• [ACTIVITY]: Within the records below, reproduce without change the lines from the line that has "middle dip: (151, 228)" through the line that has "pinky tip: (172, 224)", and only those.

• [PROVIDED RECORDS]:
★ ★ ★ ★ ★ ★ ★
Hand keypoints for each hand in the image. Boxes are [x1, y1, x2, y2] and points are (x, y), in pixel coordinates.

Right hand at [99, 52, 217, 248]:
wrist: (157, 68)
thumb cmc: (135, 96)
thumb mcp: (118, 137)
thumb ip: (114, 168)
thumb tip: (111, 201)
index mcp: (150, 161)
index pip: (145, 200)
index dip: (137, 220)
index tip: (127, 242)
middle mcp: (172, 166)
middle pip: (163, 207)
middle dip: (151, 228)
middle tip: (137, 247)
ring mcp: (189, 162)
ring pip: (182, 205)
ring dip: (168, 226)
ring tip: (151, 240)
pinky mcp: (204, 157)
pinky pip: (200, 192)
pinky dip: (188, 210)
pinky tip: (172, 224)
★ ★ ★ ★ ★ ★ ★
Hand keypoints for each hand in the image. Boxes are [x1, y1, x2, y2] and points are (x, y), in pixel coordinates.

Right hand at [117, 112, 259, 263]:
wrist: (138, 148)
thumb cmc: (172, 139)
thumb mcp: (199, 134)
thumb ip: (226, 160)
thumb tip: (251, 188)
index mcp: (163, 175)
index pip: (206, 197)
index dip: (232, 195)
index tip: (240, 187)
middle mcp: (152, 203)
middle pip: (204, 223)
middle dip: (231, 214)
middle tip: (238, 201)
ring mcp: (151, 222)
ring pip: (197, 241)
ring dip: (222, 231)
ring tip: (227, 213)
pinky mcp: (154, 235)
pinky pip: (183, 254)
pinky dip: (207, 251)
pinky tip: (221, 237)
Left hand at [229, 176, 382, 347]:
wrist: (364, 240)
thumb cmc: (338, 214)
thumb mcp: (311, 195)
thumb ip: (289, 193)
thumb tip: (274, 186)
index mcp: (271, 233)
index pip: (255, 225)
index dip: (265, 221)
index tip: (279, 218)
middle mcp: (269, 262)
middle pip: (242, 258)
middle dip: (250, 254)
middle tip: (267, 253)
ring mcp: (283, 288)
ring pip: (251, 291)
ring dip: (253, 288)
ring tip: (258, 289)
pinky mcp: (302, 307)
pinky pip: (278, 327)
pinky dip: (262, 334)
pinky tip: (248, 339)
★ ★ ★ ★ ★ ★ ★
• [ANSWER BOX]:
middle dip: (151, 228)
middle tip: (137, 247)
ring mcp: (189, 162)
ring pip: (182, 205)
ring dip: (168, 226)
ring tip: (151, 240)
pinky mcp: (204, 157)
pinky pip: (200, 192)
pinky dip: (188, 210)
pinky tip: (172, 224)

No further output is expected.